Text-based hardware design files:

========

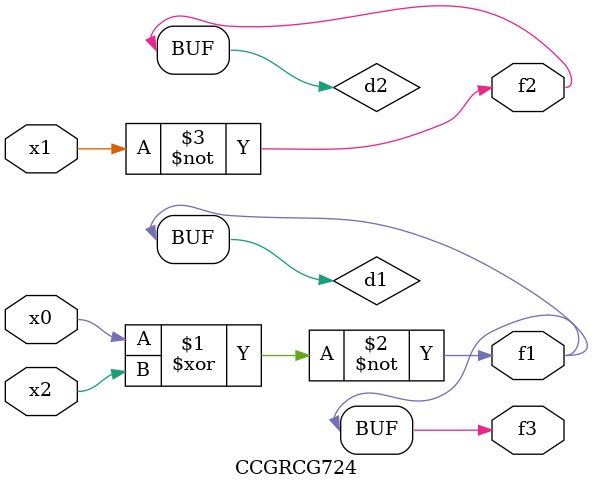
<source format=v>
module CCGRCG724(
	input x0, x1, x2,
	output f1, f2, f3
);

	wire d1, d2, d3;

	xnor (d1, x0, x2);
	nand (d2, x1);
	nor (d3, x1, x2);
	assign f1 = d1;
	assign f2 = d2;
	assign f3 = d1;
endmodule

</source>
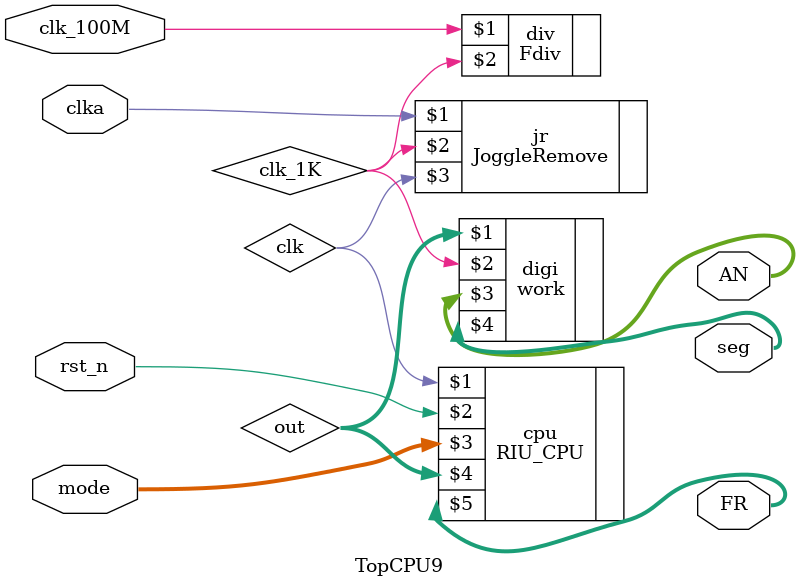
<source format=v>
`timescale 1ns / 1ps


module TopCPU9(input clka,input clk_100M,input rst_n,input[2:0]mode,output [7:0] AN,output [7:0] seg,output [3:0]FR);
    wire [31:0]out;
    
    Fdiv div(clk_100M,clk_1K);
    JoggleRemove jr(clka,clk_1K,clk);
    work digi(out,clk_1K,AN,seg);
    RIU_CPU cpu(clk,rst_n,mode,out,FR);
endmodule

</source>
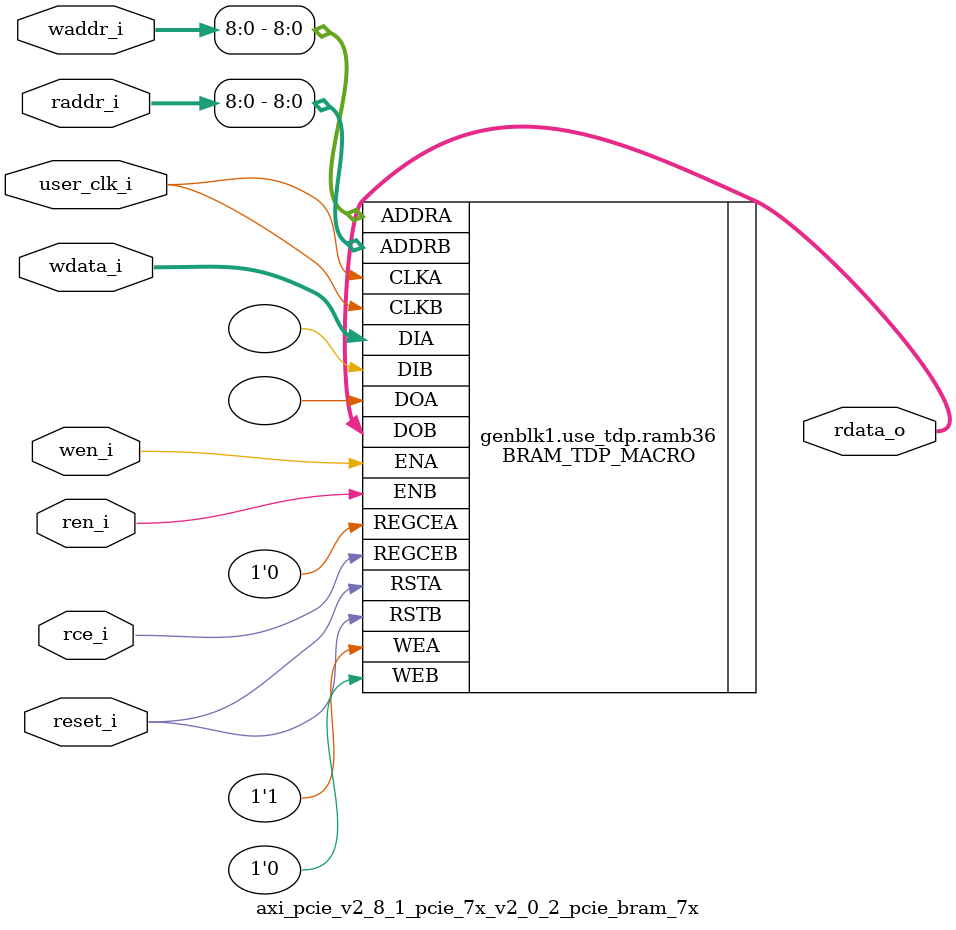
<source format=v>

`timescale 1ps/1ps

module axi_pcie_v2_8_1_pcie_7x_v2_0_2_pcie_bram_7x
  #(
    parameter [3:0]  LINK_CAP_MAX_LINK_SPEED = 4'h1,        // PCIe Link Speed : 1 - 2.5 GT/s; 2 - 5.0 GT/s
    parameter [5:0]  LINK_CAP_MAX_LINK_WIDTH = 6'h08,       // PCIe Link Width : 1 / 2 / 4 / 8
    parameter IMPL_TARGET = "HARD",                         // the implementation target : HARD, SOFT
    parameter DOB_REG = 0,                                  // 1 - use the output register;
                                                            // 0 - don't use the output register
    parameter WIDTH = 0                                     // supported WIDTH's : 4, 9, 18, 36 - uses RAMB36
                                                            //                     72 - uses RAMB36SDP
    )
    (
     input               user_clk_i,// user clock
     input               reset_i,   // bram reset

     input               wen_i,     // write enable
     input [12:0]        waddr_i,   // write address
     input [WIDTH - 1:0] wdata_i,   // write data

     input               ren_i,     // read enable
     input               rce_i,     // output register clock enable
     input [12:0]        raddr_i,   // read address

     output [WIDTH - 1:0] rdata_o   // read data
     );

   // map the address bits
   localparam ADDR_MSB = ((WIDTH == 4)  ? 12 :
                          (WIDTH == 9)  ? 11 :
                          (WIDTH == 18) ? 10 :
                          (WIDTH == 36) ?  9 :
                                           8
                          );

   // set the width of the tied off low address bits
   localparam ADDR_LO_BITS = ((WIDTH == 4)  ? 2 :
                              (WIDTH == 9)  ? 3 :
                              (WIDTH == 18) ? 4 :
                              (WIDTH == 36) ? 5 :
                                              0 // for WIDTH 72 use RAMB36SDP
                              );

   // map the data bits
   localparam D_MSB =  ((WIDTH == 4)  ?  3 :
                        (WIDTH == 9)  ?  7 :
                        (WIDTH == 18) ? 15 :
                        (WIDTH == 36) ? 31 :
                                        63
                        );

   // map the data parity bits
   localparam DP_LSB =  D_MSB + 1;

   localparam DP_MSB =  ((WIDTH == 4)  ? 4 :
                         (WIDTH == 9)  ? 8 :
                         (WIDTH == 18) ? 17 :
                         (WIDTH == 36) ? 35 :
                                         71
                        );

   localparam DPW = DP_MSB - DP_LSB + 1;
   localparam WRITE_MODE = ((WIDTH == 72) && (!((LINK_CAP_MAX_LINK_SPEED == 4'h2) && (LINK_CAP_MAX_LINK_WIDTH == 6'h08)))) ? "WRITE_FIRST" :
                           ((LINK_CAP_MAX_LINK_SPEED == 4'h2) && (LINK_CAP_MAX_LINK_WIDTH == 6'h08)) ? "WRITE_FIRST" : "NO_CHANGE";

   localparam DEVICE = (IMPL_TARGET == "HARD") ? "7SERIES" : "VIRTEX6";
   localparam BRAM_SIZE = "36Kb";

   localparam WE_WIDTH =(DEVICE == "VIRTEX5" || DEVICE == "VIRTEX6" || DEVICE == "7SERIES") ?
                            ((WIDTH <= 9) ? 1 :
                             (WIDTH > 9 && WIDTH <= 18) ? 2 :
                             (WIDTH > 18 && WIDTH <= 36) ? 4 :
                             (WIDTH > 36 && WIDTH <= 72) ? 8 :
                             (BRAM_SIZE == "18Kb") ? 4 : 8 ) : 8;

   //synthesis translate_off
   initial begin
      //$display("[%t] %m DOB_REG %0d WIDTH %0d ADDR_MSB %0d ADDR_LO_BITS %0d DP_MSB %0d DP_LSB %0d D_MSB %0d",
      //          $time, DOB_REG,   WIDTH,    ADDR_MSB,    ADDR_LO_BITS,    DP_MSB,    DP_LSB,    D_MSB);

      case (WIDTH)
        4,9,18,36,72:;
        default:
          begin
             $display("[%t] %m Error WIDTH %0d not supported", $time, WIDTH);
             $finish;
          end
      endcase // case (WIDTH)
   end
   //synthesis translate_on

   generate
   if ((LINK_CAP_MAX_LINK_WIDTH == 6'h08 && LINK_CAP_MAX_LINK_SPEED == 4'h2) || (WIDTH == 72)) begin : use_sdp
        BRAM_SDP_MACRO #(
               .DEVICE        (DEVICE),
               .BRAM_SIZE     (BRAM_SIZE),
               .DO_REG        (DOB_REG),
               .READ_WIDTH    (WIDTH),
               .WRITE_WIDTH   (WIDTH),
               .WRITE_MODE    (WRITE_MODE)
               )
        ramb36sdp(
               .DO             (rdata_o[WIDTH-1:0]),
               .DI             (wdata_i[WIDTH-1:0]),
               .RDADDR         (raddr_i[ADDR_MSB:0]),
               .RDCLK          (user_clk_i),
               .RDEN           (ren_i),
               .REGCE          (rce_i),
               .RST            (reset_i),
               .WE             ({WE_WIDTH{1'b1}}),
               .WRADDR         (waddr_i[ADDR_MSB:0]),
               .WRCLK          (user_clk_i),
               .WREN           (wen_i)
               );

    end  // block: use_sdp
    else if (WIDTH <= 36) begin : use_tdp
    // use RAMB36's if the width is 4, 9, 18, or 36
        BRAM_TDP_MACRO #(
               .DEVICE        (DEVICE),
               .BRAM_SIZE     (BRAM_SIZE),
               .DOA_REG       (0),
               .DOB_REG       (DOB_REG),
               .READ_WIDTH_A  (WIDTH),
               .READ_WIDTH_B  (WIDTH),
               .WRITE_WIDTH_A (WIDTH),
               .WRITE_WIDTH_B (WIDTH),
               .WRITE_MODE_A  (WRITE_MODE)
               )
        ramb36(
               .DOA            (),
               .DOB            (rdata_o[WIDTH-1:0]),
               .ADDRA          (waddr_i[ADDR_MSB:0]),
               .ADDRB          (raddr_i[ADDR_MSB:0]),
               .CLKA           (user_clk_i),
               .CLKB           (user_clk_i),
               .DIA            (wdata_i[WIDTH-1:0]),
               .DIB            ({WIDTH{1'b0}}),
               .ENA            (wen_i),
               .ENB            (ren_i),
               .REGCEA         (1'b0),
               .REGCEB         (rce_i),
               .RSTA           (reset_i),
               .RSTB           (reset_i),
               .WEA            ({WE_WIDTH{1'b1}}),
               .WEB            ({WE_WIDTH{1'b0}})
               );
   end // block: use_tdp
   endgenerate

endmodule // pcie_bram_7x


</source>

========

WHAT THIS TASK INVOLVES
Copy out all lines above that include the string "begin".

TASK OUTPUT
   initial begin
          begin
   if ((LINK_CAP_MAX_LINK_WIDTH == 6'h08 && LINK_CAP_MAX_LINK_SPEED == 4'h2) || (WIDTH == 72)) begin : use_sdp
    else if (WIDTH <= 36) begin : use_tdp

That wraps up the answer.